This is an extension of the previous question here.
Conditional expected value of a maximum of uniform random variables
I have $X_{1}$,$X_{2}$… $X_{n}$ independent uniform random variables on $[0,1]$.
I also have $Y_{n+1}$ which is a uniform distribution on $[0,a]$
where $a\in [0,1]$
let $Z=max(X_{1},X_{2}… X_{n})$
let $c$ be a constant s.t $c \in [0,1]$
What is the following conditional expectation?
$E(Z|Y_{n+1}<Z<c)$
The previous post contains a solution for when $a=1$ but I am unsure how to proceed when the supports are different.
Best Answer
$$\iint_{y<z<c}f_Y(y)f_Z(z)dydz=\iint_Dnz^{n-1}dydz$$ where $D=\{(z,y): 0<y<a \wedge 0<z<1 \wedge y<z<c\}$
It is best to do this with dz as the inner integral.

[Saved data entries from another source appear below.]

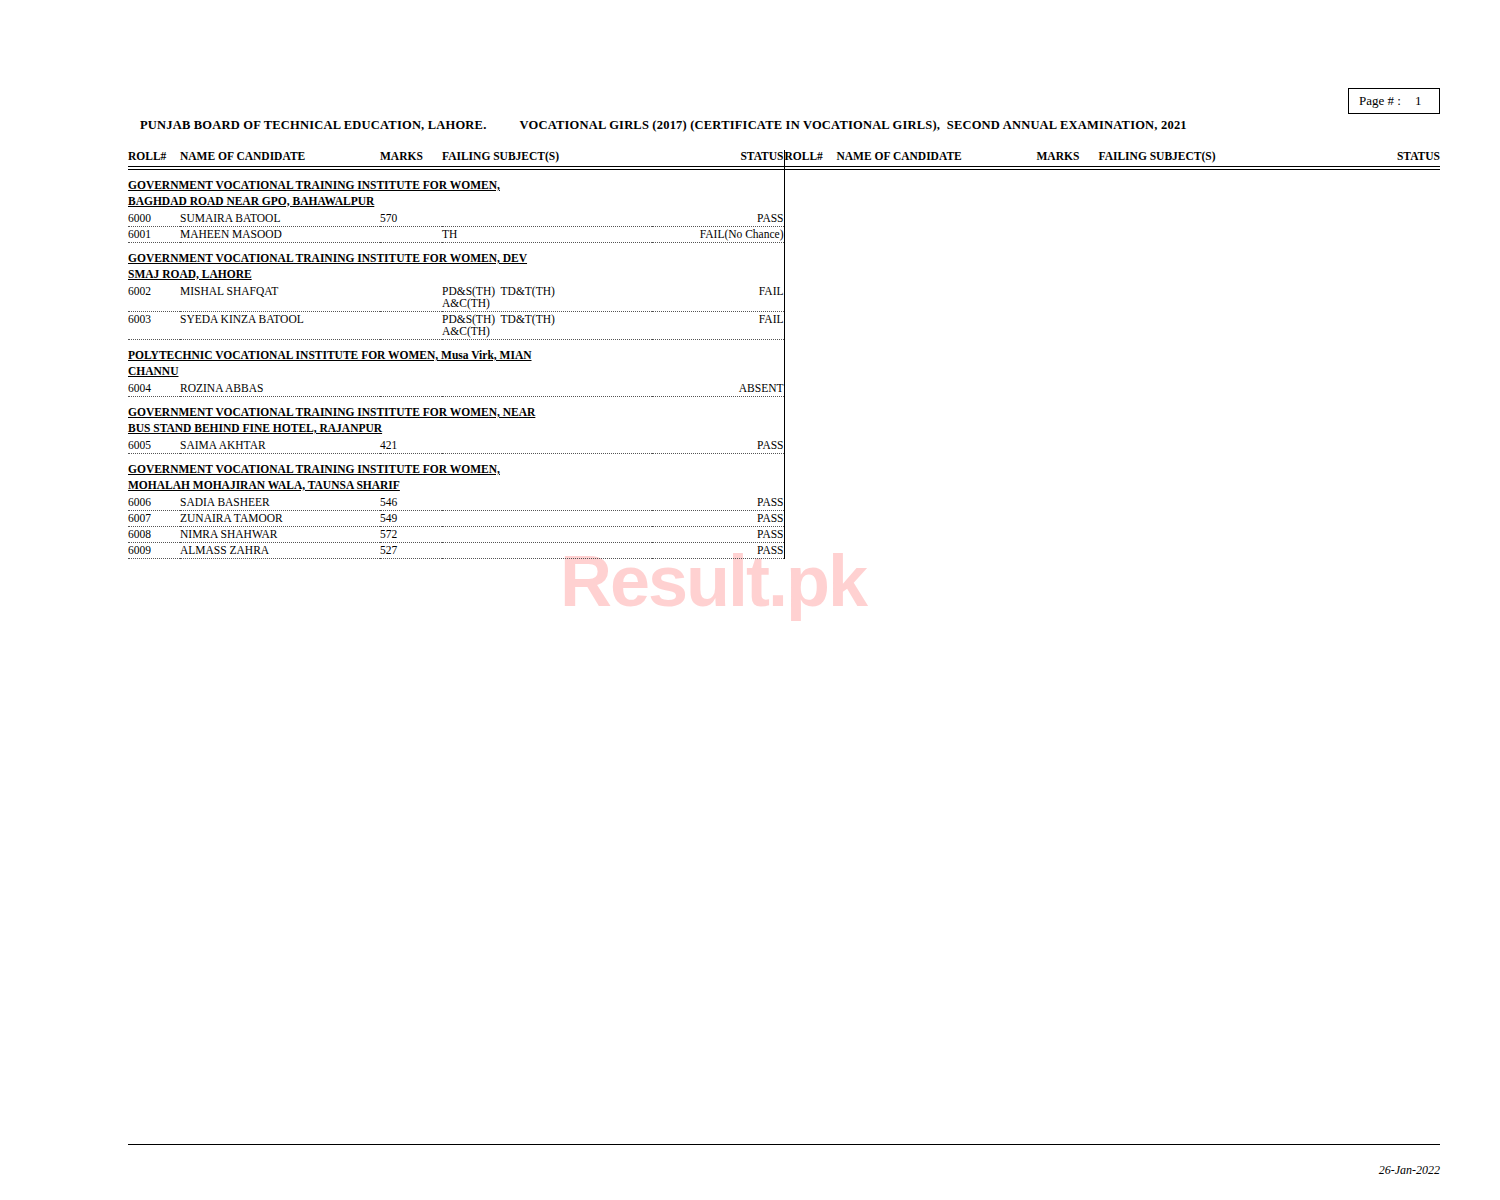Page # : 1
PUNJAB BOARD OF TECHNICAL EDUCATION, LAHORE. VOCATIONAL GIRLS (2017) (CERTIFICATE IN VOCATIONAL GIRLS), SECOND ANNUAL EXAMINATION, 2021
Result.pk
| / ROLL# / NAME OF CANDIDATE / MARKS / FAILING SUBJECT(S) / STATUS / GOVERNMENT VOCATIONAL TRAINING INSTITUTE FOR WOMEN, BAGHDAD ROAD NEAR GPO, BAHAWALPUR / 6000 / SUMAIRA BATOOL / 570 / / PASS / / 6001 / MAHEEN MASOOD / / TH / FAIL(No Chance) / GOVERNMENT VOCATIONAL TRAINING INSTITUTE FOR WOMEN, DEV SMAJ ROAD, LAHORE / 6002 / MISHAL SHAFQAT / / PD&S(TH) TD&T(TH) A&C(TH) / FAIL / / 6003 / SYEDA KINZA BATOOL / / PD&S(TH) TD&T(TH) A&C(TH) / FAIL / POLYTECHNIC VOCATIONAL INSTITUTE FOR WOMEN, Musa Virk, MIAN CHANNU / 6004 / ROZINA ABBAS / / / ABSENT / GOVERNMENT VOCATIONAL TRAINING INSTITUTE FOR WOMEN, NEAR BUS STAND BEHIND FINE HOTEL, RAJANPUR / 6005 / SAIMA AKHTAR / 421 / / PASS / GOVERNMENT VOCATIONAL TRAINING INSTITUTE FOR WOMEN, MOHALAH MOHAJIRAN WALA, TAUNSA SHARIF / 6006 / SADIA BASHEER / 546 / / PASS / / 6007 / ZUNAIRA TAMOOR / 549 / / PASS / / 6008 / NIMRA SHAHWAR / 572 / / PASS / / 6009 / ALMASS ZAHRA / 527 / / PASS / | / ROLL# / NAME OF CANDIDATE / MARKS / FAILING SUBJECT(S) / STATUS / |
26-Jan-2022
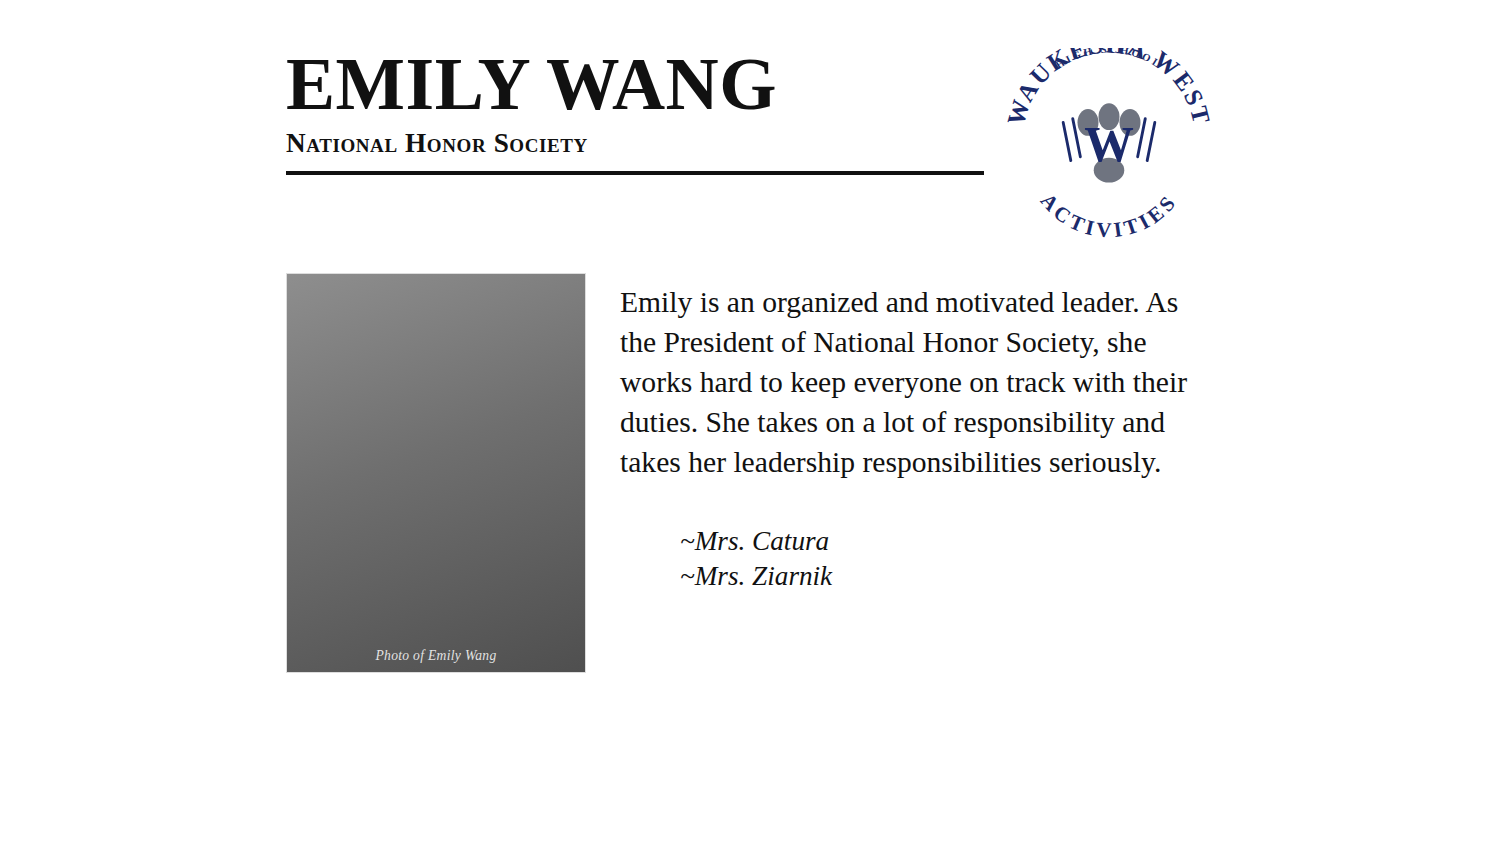Emily Wang
National Honor Society
WAUKESHA WEST HIGH SCHOOL W ACTIVITIES
Emily is an organized and motivated leader. As the President of National Honor Society, she works hard to keep everyone on track with their duties. She takes on a lot of responsibility and takes her leadership responsibilities seriously.
~Mrs. Catura ~Mrs. Ziarnik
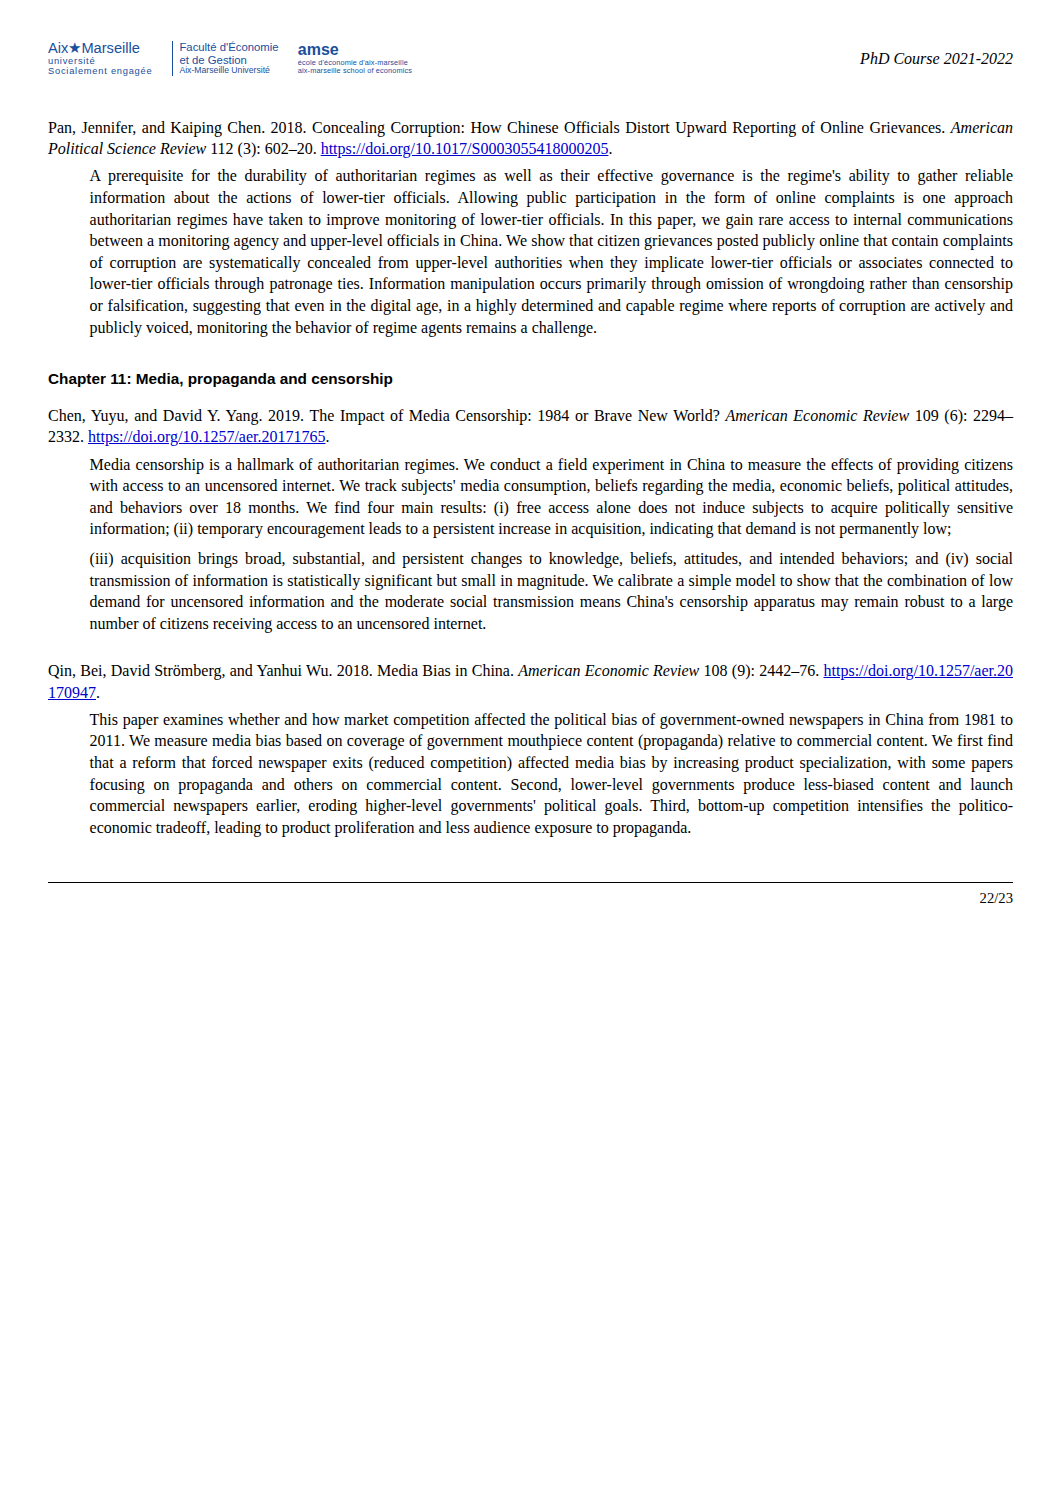Aix★Marseille université
Socialement engagée
Faculté d'Économie
et de Gestion Aix-Marseille Université
amse école d'économie d'aix-marseille
aix-marseille school of economics
PhD Course 2021-2022
Pan, Jennifer, and Kaiping Chen. 2018. Concealing Corruption: How Chinese Officials Distort Upward Reporting of Online Grievances. American Political Science Review 112 (3): 602–20. https://doi.org/10.1017/S0003055418000205.
A prerequisite for the durability of authoritarian regimes as well as their effective governance is the regime's ability to gather reliable information about the actions of lower-tier officials. Allowing public participation in the form of online complaints is one approach authoritarian regimes have taken to improve monitoring of lower-tier officials. In this paper, we gain rare access to internal communications between a monitoring agency and upper-level officials in China. We show that citizen grievances posted publicly online that contain complaints of corruption are systematically concealed from upper-level authorities when they implicate lower-tier officials or associates connected to lower-tier officials through patronage ties. Information manipulation occurs primarily through omission of wrongdoing rather than censorship or falsification, suggesting that even in the digital age, in a highly determined and capable regime where reports of corruption are actively and publicly voiced, monitoring the behavior of regime agents remains a challenge.
Chapter 11: Media, propaganda and censorship
Chen, Yuyu, and David Y. Yang. 2019. The Impact of Media Censorship: 1984 or Brave New World? American Economic Review 109 (6): 2294–2332. https://doi.org/10.1257/aer.20171765.
Media censorship is a hallmark of authoritarian regimes. We conduct a field experiment in China to measure the effects of providing citizens with access to an uncensored internet. We track subjects' media consumption, beliefs regarding the media, economic beliefs, political attitudes, and behaviors over 18 months. We find four main results: (i) free access alone does not induce subjects to acquire politically sensitive information; (ii) temporary encouragement leads to a persistent increase in acquisition, indicating that demand is not permanently low;
(iii) acquisition brings broad, substantial, and persistent changes to knowledge, beliefs, attitudes, and intended behaviors; and (iv) social transmission of information is statistically significant but small in magnitude. We calibrate a simple model to show that the combination of low demand for uncensored information and the moderate social transmission means China's censorship apparatus may remain robust to a large number of citizens receiving access to an uncensored internet.
Qin, Bei, David Strömberg, and Yanhui Wu. 2018. Media Bias in China. American Economic Review 108 (9): 2442–76. https://doi.org/10.1257/aer.20170947.
This paper examines whether and how market competition affected the political bias of government-owned newspapers in China from 1981 to 2011. We measure media bias based on coverage of government mouthpiece content (propaganda) relative to commercial content. We first find that a reform that forced newspaper exits (reduced competition) affected media bias by increasing product specialization, with some papers focusing on propaganda and others on commercial content. Second, lower-level governments produce less-biased content and launch commercial newspapers earlier, eroding higher-level governments' political goals. Third, bottom-up competition intensifies the politico-economic tradeoff, leading to product proliferation and less audience exposure to propaganda.
22/23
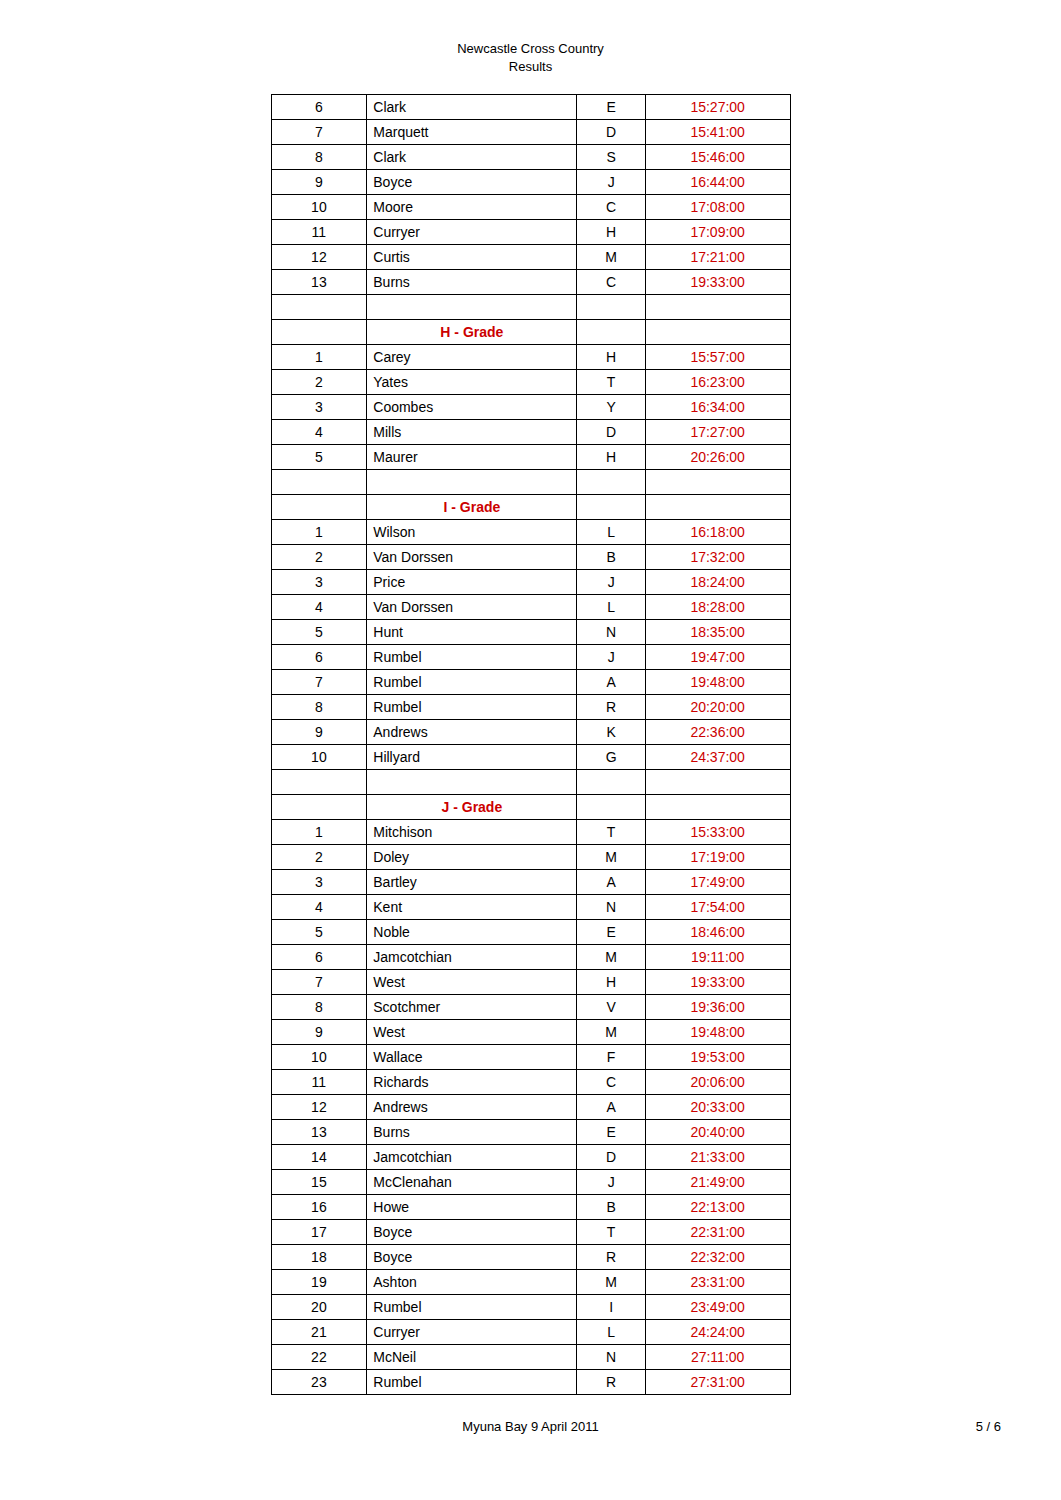Newcastle Cross Country
Results
| 6 | Clark | E | 15:27:00 |
| 7 | Marquett | D | 15:41:00 |
| 8 | Clark | S | 15:46:00 |
| 9 | Boyce | J | 16:44:00 |
| 10 | Moore | C | 17:08:00 |
| 11 | Curryer | H | 17:09:00 |
| 12 | Curtis | M | 17:21:00 |
| 13 | Burns | C | 19:33:00 |
| | H - Grade | | |
| 1 | Carey | H | 15:57:00 |
| 2 | Yates | T | 16:23:00 |
| 3 | Coombes | Y | 16:34:00 |
| 4 | Mills | D | 17:27:00 |
| 5 | Maurer | H | 20:26:00 |
| | I - Grade | | |
| 1 | Wilson | L | 16:18:00 |
| 2 | Van Dorssen | B | 17:32:00 |
| 3 | Price | J | 18:24:00 |
| 4 | Van Dorssen | L | 18:28:00 |
| 5 | Hunt | N | 18:35:00 |
| 6 | Rumbel | J | 19:47:00 |
| 7 | Rumbel | A | 19:48:00 |
| 8 | Rumbel | R | 20:20:00 |
| 9 | Andrews | K | 22:36:00 |
| 10 | Hillyard | G | 24:37:00 |
| | J - Grade | | |
| 1 | Mitchison | T | 15:33:00 |
| 2 | Doley | M | 17:19:00 |
| 3 | Bartley | A | 17:49:00 |
| 4 | Kent | N | 17:54:00 |
| 5 | Noble | E | 18:46:00 |
| 6 | Jamcotchian | M | 19:11:00 |
| 7 | West | H | 19:33:00 |
| 8 | Scotchmer | V | 19:36:00 |
| 9 | West | M | 19:48:00 |
| 10 | Wallace | F | 19:53:00 |
| 11 | Richards | C | 20:06:00 |
| 12 | Andrews | A | 20:33:00 |
| 13 | Burns | E | 20:40:00 |
| 14 | Jamcotchian | D | 21:33:00 |
| 15 | McClenahan | J | 21:49:00 |
| 16 | Howe | B | 22:13:00 |
| 17 | Boyce | T | 22:31:00 |
| 18 | Boyce | R | 22:32:00 |
| 19 | Ashton | M | 23:31:00 |
| 20 | Rumbel | I | 23:49:00 |
| 21 | Curryer | L | 24:24:00 |
| 22 | McNeil | N | 27:11:00 |
| 23 | Rumbel | R | 27:31:00 |
Myuna Bay 9 April 2011
5 / 6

$$\int_0^{min(a,c)}\int_y^c nz^{n-1}dzdy=\int_0^{min(a,c)} c^n-y^n=min(a,c)c^n-\frac{min(a,c)^{n+1}}{n+1}$$
Therefore the expectation becomes
$$E(Z|Y_{n+1}<Z<c)=\frac{\iint_Dnz^{n}dydz}{\iint_Dnz^{n-1}dzdy}=\frac{\int_0^{min(a,c)} \frac{n}{n+1}(c^{n+1}-y^{n+1}dy)}{\int_0^{min(a,c)} c^n-y^ndy}$$ $$=\frac{min(a,c)\frac{n}{n+1}c^{n+1}-\frac{n}{(n+1)(n+2)}min(a,c)^{n+2}}{min(a,c)c^n-\frac{min(a,c)^{n+1}}{n+1}}$$ which is the same as the previous result whenever $min(a,c)=c$
Much thanks to Maxim for the hints.